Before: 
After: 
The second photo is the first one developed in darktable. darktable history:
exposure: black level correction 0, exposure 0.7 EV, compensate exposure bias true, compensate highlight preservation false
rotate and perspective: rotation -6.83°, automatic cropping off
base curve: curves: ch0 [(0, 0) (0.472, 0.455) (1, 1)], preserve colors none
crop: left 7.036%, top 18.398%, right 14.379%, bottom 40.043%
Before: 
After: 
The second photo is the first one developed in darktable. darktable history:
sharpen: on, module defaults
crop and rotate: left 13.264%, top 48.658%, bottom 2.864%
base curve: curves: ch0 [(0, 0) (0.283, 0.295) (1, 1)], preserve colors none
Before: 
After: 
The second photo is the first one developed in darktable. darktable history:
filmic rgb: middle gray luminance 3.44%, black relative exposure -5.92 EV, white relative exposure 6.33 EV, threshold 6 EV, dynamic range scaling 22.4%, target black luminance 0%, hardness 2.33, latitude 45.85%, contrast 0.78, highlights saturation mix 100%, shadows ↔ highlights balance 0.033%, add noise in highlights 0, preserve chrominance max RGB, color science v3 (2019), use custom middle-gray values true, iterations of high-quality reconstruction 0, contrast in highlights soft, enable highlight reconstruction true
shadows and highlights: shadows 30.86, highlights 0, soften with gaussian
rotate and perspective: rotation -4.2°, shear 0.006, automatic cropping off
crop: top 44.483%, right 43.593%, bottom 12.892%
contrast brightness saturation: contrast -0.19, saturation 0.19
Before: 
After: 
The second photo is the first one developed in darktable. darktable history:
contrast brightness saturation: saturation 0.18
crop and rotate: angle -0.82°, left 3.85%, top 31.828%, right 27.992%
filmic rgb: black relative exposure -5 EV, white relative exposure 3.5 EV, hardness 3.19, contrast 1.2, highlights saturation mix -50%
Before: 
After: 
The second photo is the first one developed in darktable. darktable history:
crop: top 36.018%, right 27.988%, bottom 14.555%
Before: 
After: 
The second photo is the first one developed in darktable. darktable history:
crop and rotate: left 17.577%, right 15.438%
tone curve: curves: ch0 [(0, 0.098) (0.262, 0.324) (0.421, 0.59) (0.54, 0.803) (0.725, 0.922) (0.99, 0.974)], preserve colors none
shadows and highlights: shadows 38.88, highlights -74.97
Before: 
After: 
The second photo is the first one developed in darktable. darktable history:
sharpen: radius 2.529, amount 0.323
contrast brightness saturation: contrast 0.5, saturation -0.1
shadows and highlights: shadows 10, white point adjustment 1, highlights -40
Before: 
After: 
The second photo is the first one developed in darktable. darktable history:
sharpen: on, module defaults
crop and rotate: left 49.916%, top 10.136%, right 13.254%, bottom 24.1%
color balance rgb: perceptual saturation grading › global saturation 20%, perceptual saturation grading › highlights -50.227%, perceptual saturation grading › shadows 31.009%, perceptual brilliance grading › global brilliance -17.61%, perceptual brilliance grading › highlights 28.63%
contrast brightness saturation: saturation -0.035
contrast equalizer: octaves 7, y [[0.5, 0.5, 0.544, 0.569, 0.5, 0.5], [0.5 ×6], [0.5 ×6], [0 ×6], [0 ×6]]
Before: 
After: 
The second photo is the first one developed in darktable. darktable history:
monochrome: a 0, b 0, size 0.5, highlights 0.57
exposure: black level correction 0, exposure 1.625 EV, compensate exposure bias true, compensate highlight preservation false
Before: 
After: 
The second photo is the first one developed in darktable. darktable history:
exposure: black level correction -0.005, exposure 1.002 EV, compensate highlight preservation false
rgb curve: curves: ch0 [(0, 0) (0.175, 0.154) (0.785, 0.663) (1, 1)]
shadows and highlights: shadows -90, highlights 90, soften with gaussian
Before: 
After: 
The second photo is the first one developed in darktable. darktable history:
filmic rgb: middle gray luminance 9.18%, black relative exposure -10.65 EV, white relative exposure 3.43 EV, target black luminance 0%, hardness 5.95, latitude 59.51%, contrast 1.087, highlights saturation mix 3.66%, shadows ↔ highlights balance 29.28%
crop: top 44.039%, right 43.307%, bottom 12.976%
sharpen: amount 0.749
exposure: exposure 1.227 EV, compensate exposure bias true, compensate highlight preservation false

----

*STATED GOAL*: Copy the lines verbatim, from the first one through the line containing "base curve: curves: ch0 [(0, 0) (0.472, 0.455)", and include both ends.

*OUTPUT FOR THIS TASK*:
Before: 
After: 
The second photo is the first one developed in darktable. darktable history:
exposure: black level correction 0, exposure 0.7 EV, compensate exposure bias true, compensate highlight preservation false
rotate and perspective: rotation -6.83°, automatic cropping off
base curve: curves: ch0 [(0, 0) (0.472, 0.455) (1, 1)], preserve colors none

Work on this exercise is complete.